原因のわからない機能性不妊症

鍼灸の役割

鍼灸が効果的と考えられているのは、原因の特定できない機能性(続発性)不妊症です。


鍼灸により、全身(心)を調整し、冷え・疲労・ストレスによる滞りを改善することで、自律神経や血液循環、ホルモンバランスの乱れを整え、セーブされていた生殖機能を活性化します。

「妊娠しやすい母体へのコンディショニング」が鍼灸の役割だと考えます。


原因不明の原因 ~機能性不妊の要因を再チェック~

原因が見つからないといっても、隠れた原因に気づいていないだけというケースもあります。
生理痛や月経に変化がない場合、ご本人には自覚症状がない場合もあるのです。

・卵管の通気不全・卵子のキャッチアップ障害
卵子をキャッチする「卵管采」や「卵管」に炎症や癒着があるケース。排卵された卵子が精子と出会う場所までたどり着くことができません。→クリニックで癒着をはがす処置が必要です。

・慢性の子宮内膜炎
子宮内膜に炎症が起きていて着床しにくいケース。通常、生理痛やおりものが増えるなどの自覚症状を伴いますが、初期には自覚症状がなく発見が遅れることも。→不妊症治療を中断し、炎症を抑える為の抗生物質による治療を優先させます。

・卵子の未熟、精子の不活性、着床しない受精卵の問題
様々な要因により本来の生殖機能がセーブされ健康的な卵子・精子ができにくい、精子が卵子の中に入りこめても受精卵になるまでの活性が見られない、など。体外受精で良質な胚(受精卵)を何度移植しても着床しない、など。→自律神経やホルモンバランスの乱れなどが要因かも。鍼灸による母体のコンディショニングによって改善が期待できます。


卵子の老化(AMH・アンチミューラリアンホルモンの低下)

・卵子が加齢とともに老化している場合。卵子の残り数が減少している場合。

残念ながら、卵子の老化を食い止めることは現代の医学ではできません。卵子を凍結保存をしておく技術はありますが、かなり高額になります。


といっても、卵子の老化は加齢だけが原因ではありません。

生活習慣やストレス・活性酸素などによる、体内のミトコンドリアの活性が低下して起こることもわかってきています。

若くても、喫煙習慣があったり、コーヒーを毎日多く飲む女性の卵子は老化が速いという研究データもあります。

「抗酸化力」を高める食事や生活習慣を心がけることで、卵子の老化を遅らせることができる可能性があるのです。


また、慢性的な疲労やストレスは心身を緊張状態にさせ、活性酸素を増やし、体を酸性に傾ける事が知られています。

鍼灸による全身のケアは、このようなお体の慢性的な緊張状態をゆるめます。

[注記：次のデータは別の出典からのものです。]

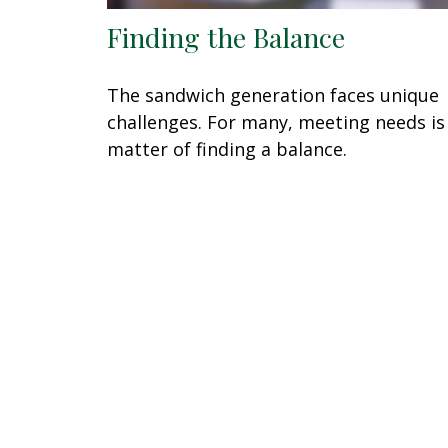
Finding the Balance
The sandwich generation faces unique
challenges. For many, meeting needs is
matter of finding a balance.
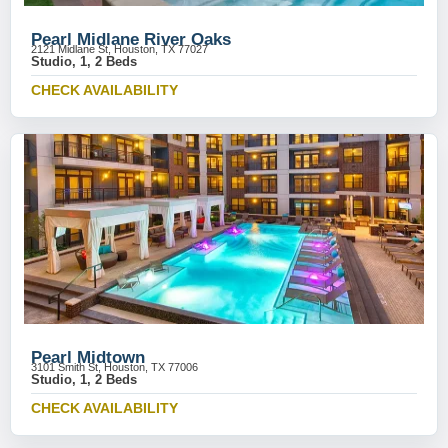
Pearl Midlane River Oaks
2121 Midlane St, Houston, TX 77027
Studio, 1, 2 Beds
CHECK AVAILABILITY
Pearl Midtown
3101 Smith St, Houston, TX 77006
Studio, 1, 2 Beds
CHECK AVAILABILITY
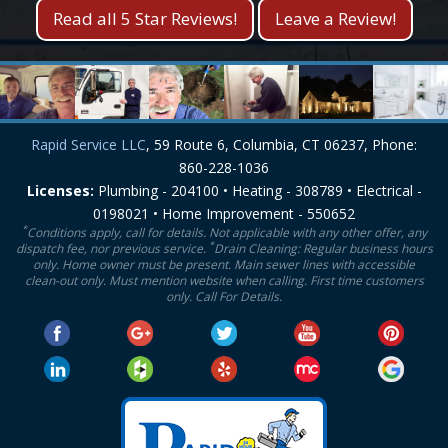
Read all 5 Star Reviews!
Leave a Review!
Rapid Service LLC
, 59 Route 6, Columbia, CT 06237, Phone:
860-228-1036
Licenses:
Plumbing - 204100 • Heating - 308789 • Electrical -
0198021 • Home Improvement - 550652
*
Conditions apply, call for details. Not applicable with any other offer, any
*
dispatch fee, nor previous service.
Drain Cleaning: Regular business hours
only. Home owner must be present. Main sewer lines with accessible
clean-out only. Must mention website when calling. First time customers
only. Call For Details.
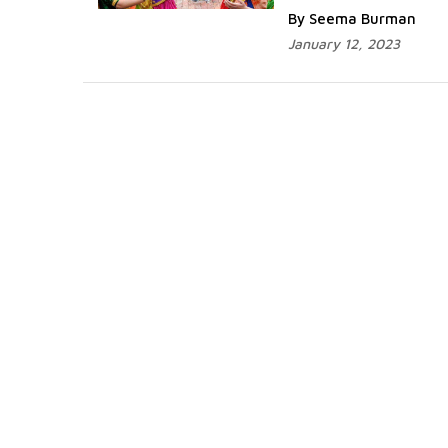
By Seema Burman
January 12, 2023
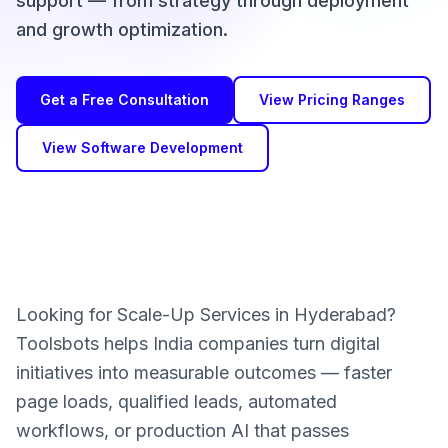
support — from strategy through deployment
and growth optimization.
Get a Free Consultation
View Pricing Ranges
View Software Development
Looking for Scale-Up Services in Hyderabad?
Toolsbots helps India companies turn digital
initiatives into measurable outcomes — faster
page loads, qualified leads, automated
workflows, or production AI that passes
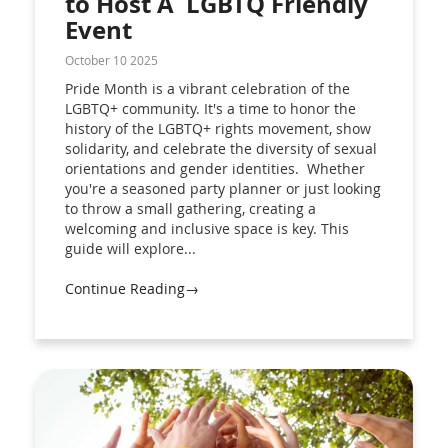
to Host A LGBTQ Friendly
Event
October 10 2025
Pride Month is a vibrant celebration of the
LGBTQ+ community. It's a time to honor the
history of the LGBTQ+ rights movement, show
solidarity, and celebrate the diversity of sexual
orientations and gender identities. Whether
you're a seasoned party planner or just looking
to throw a small gathering, creating a
welcoming and inclusive space is key. This
guide will explore...
Continue Reading→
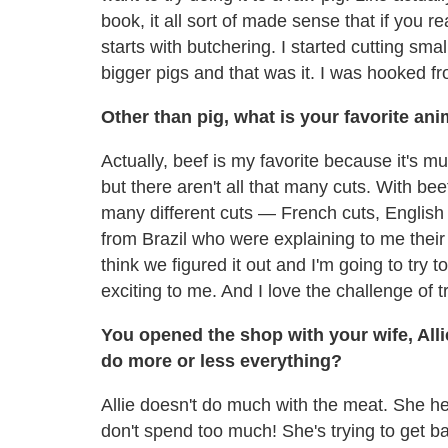
book, it all sort of made sense that if you re
starts with butchering. I started cutting sma
bigger pigs and that was it. I was hooked f
Other than pig, what is your favorite an
Actually, beef is my favorite because it's m
but there aren't all that many cuts. With bee
many different cuts — French cuts, English Cu
from Brazil who were explaining to me their f
think we figured it out and I'm going to try to c
exciting to me. And I love the challenge of 
You opened the shop with your wife, Alli
do more or less everything?
Allie doesn't do much with the meat. She he
don't spend too much! She's trying to get ba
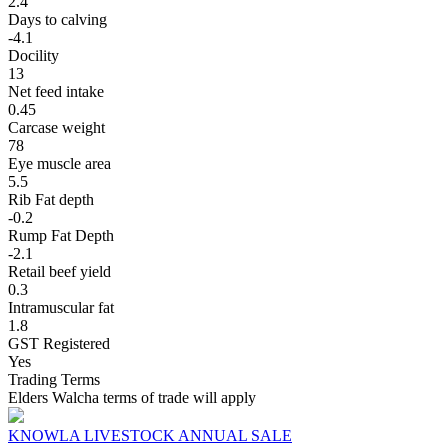
2.4
Days to calving
-4.1
Docility
13
Net feed intake
0.45
Carcase weight
78
Eye muscle area
5.5
Rib Fat depth
-0.2
Rump Fat Depth
-2.1
Retail beef yield
0.3
Intramuscular fat
1.8
GST Registered
Yes
Trading Terms
Elders Walcha terms of trade will apply
KNOWLA LIVESTOCK ANNUAL SALE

抗酸化力アップの改善策として取り入れられてみてはいかがでしょうか?


現在の母体の状態を把握することが大切です

まずは「原因不明の原因」になりうる要因を再チェックされることが大切です。

卵管の癒着・閉塞・通気性の改善など、明確な原因として、医療機関・クリニックでの処置によりスムーズな改善が期待できるケースもあります。

また、排卵を抑制する「高プロラクチン血症」なども、日常的に服用されていた胃薬・精神薬などの副作用で起こっていたケースも過去にはありました。

*このような「原因不明の原因」の再チェックは、ご本人一人ではなかなか難しいものです。当院では「無料カウンセリング」を随時行っております。ぜひお気軽にご相談下さい。


カウンセリングにより、現在の母体の状態をキチンと把握した上で、お一人お一人に合わせた「妊娠しやすい母体へのコンディショニング」が始まります。

蓄積された心身の疲労・冷え・慢性的なストレスにより生じる、自律神経系や女性ホルモン・バランスの乱れなど。

このような、検査では把握しにくい不妊の要因を、全身(心)の調整により改善し、セーブされていた「本来の生殖機能」の活性化を目指します。

元気な卵子が育ちやすい(排卵)、着床しにくさの改善、抗酸化力のアップ(卵子の老化を早めない)、妊娠を維持する為の高温期の安定、など「妊娠しやすさ」に近づけていくのです。